A fé nunca pretendeu manietar num esquema rígido os conteúdos socio-políticos, bem sabendo que a dimensão histórica, em que o homem vive, impõe que se admita a existência de situações não perfeitas e, em muitos casos, em rápida mudança. Neste âmbito, há que recusar as posições políticas e os comportamentos que se inspiram numa visão utópica que, ao transformar a tradição da fé bíblica numa espécie de profetismo sem Deus, instrumentaliza a mensagem religiosa, orientando a consciência para uma esperança unicamente terrena que anula ou redimensiona a tensão cristã para a vida eterna.

Ao mesmo tempo, a Igreja ensina que não existe autêntica liberdade sem a verdade. “Verdade e liberdade ou se conjugam juntas ou miseramente juntas desaparecem”, escreveu João Paulo II 27. Numa sociedade, onde a verdade não for prospectada e não se procurar alcançá-la, resultará também enfraquecida toda a forma de exercício autêntico de liberdade, abrindo-se o caminho a um libertinismo e individualismo, prejudiciais à tutela do bem da pessoa e da inteira sociedade.

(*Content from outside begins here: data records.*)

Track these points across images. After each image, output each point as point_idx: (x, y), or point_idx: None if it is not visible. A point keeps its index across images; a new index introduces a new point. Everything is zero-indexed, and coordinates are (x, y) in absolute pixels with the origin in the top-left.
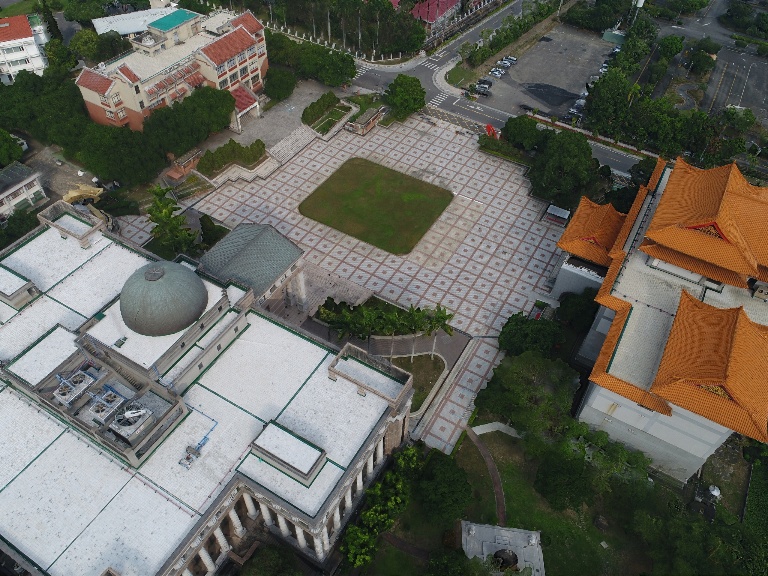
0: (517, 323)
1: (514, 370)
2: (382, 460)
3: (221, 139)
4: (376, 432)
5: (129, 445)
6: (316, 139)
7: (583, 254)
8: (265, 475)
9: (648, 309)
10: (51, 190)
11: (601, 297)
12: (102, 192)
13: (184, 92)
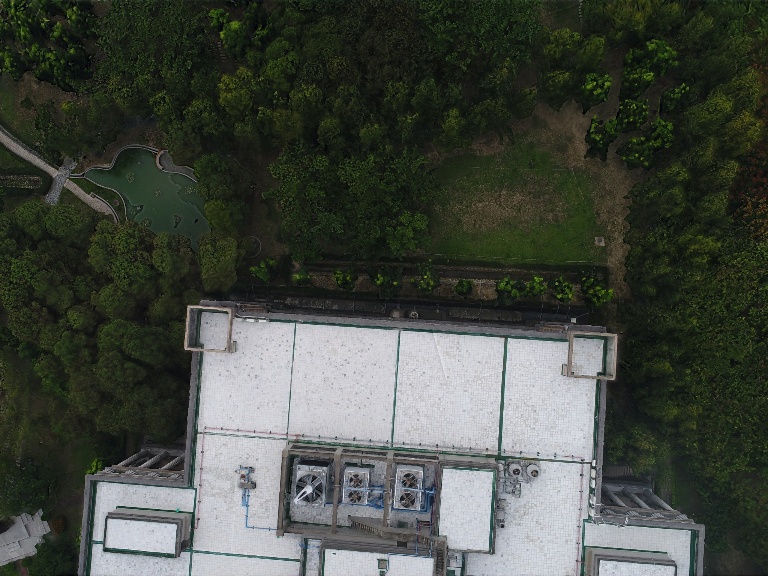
0: None
1: None
2: None
3: None
4: None
5: (307, 460)
6: None
7: None
8: (165, 498)
9: None
10: None
11: None
12: None
13: None
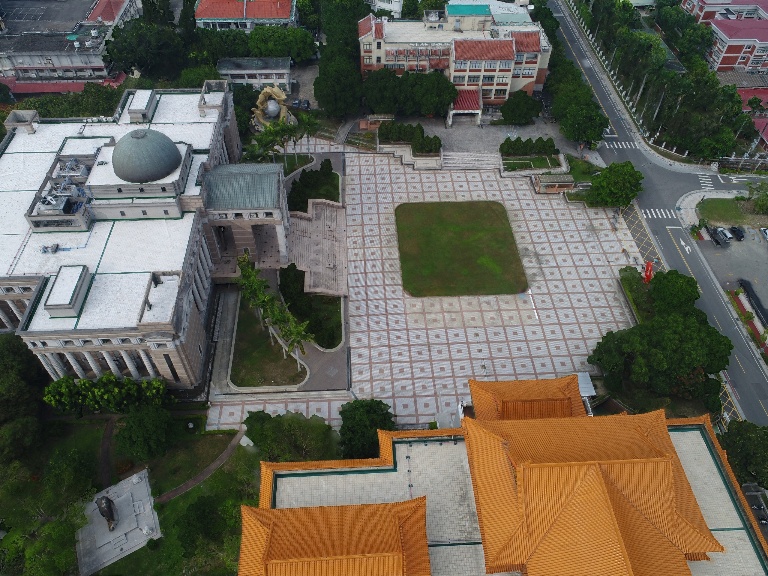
0: (366, 406)
1: (291, 421)
2: (153, 376)
3: (429, 123)
4: (111, 330)
5: None
6: (496, 170)
7: (479, 410)
8: None
9: (404, 487)
10: (299, 89)
11: (384, 433)
12: (284, 99)
13: (425, 69)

8. A tal propósito, convém recordar uma verdade que hoje nem sempre é bem entendida ou formulada com exactidão na opinião pública corrente; a de que o direito à liberdade de consciência e, de modo especial, à liberdade religiosa, proclamado pela Declaração Dignitatis humanae do Concílio Vaticano II, está fundado sobre a dignidade ontológica da pessoa humana e, de maneira nenhuma, sobre uma inexistente igualdade entre as religiões e os sistemas culturais humanos 28. Nesta linha, o Papa Paulo VI afirmou que “o Concílio, de modo nenhum, funda um tal direito à liberdade religiosa sobre o facto de que todas as religiões e todas as doutrinas, mesmo erróneas, tenham um valor mais ou menos igual; funda-o, invés, sobre a dignidade da pessoa humana, que exige que não se a submeta a constrições exteriores, tendentes a coarctar a consciência na procura da verdadeira religião e na adesão à mesma” 29. A afirmação da liberdade de consciência e da liberdade religiosa não está, portanto, de modo nenhum em contradição com a condenação que a doutrina católica faz do indiferentismo e do relativismo religioso 30; pelo contrário, é plenamente coerente com ela.

V. Conclusão

9. As orientações contidas na presente Nota entendem iluminar um dos mais importantes aspectos da unidade de vida do cristão: a coerência entre a fé e a vida, entre o evangelho e a cultura, recomendada pelo Concílio Vaticano II. Este exorta os fiéis “a cumprirem fielmente os seus deveres temporais, deixando-se conduzir pelo espírito do evangelho. Afastam-se da verdade aqueles que, pretextando que não temos aqui cidade permanente, pois demandamos a futura, crêem poder, por isso mesmo, descurar as suas tarefas temporais, sem se darem conta de que a própria fé, de acordo com a vocação de cada um, os obriga a um mais perfeito cumprimento delas”. Queiram os fiéis “poder exercer as suas actividades terrenas, unindo numa síntese vital todos os esforços humanos, familiares, profissionais, científicos e técnicos, com os valores religiosos, sob cuja altíssima jerarquia tudo coopera para a glória de Deus” 31.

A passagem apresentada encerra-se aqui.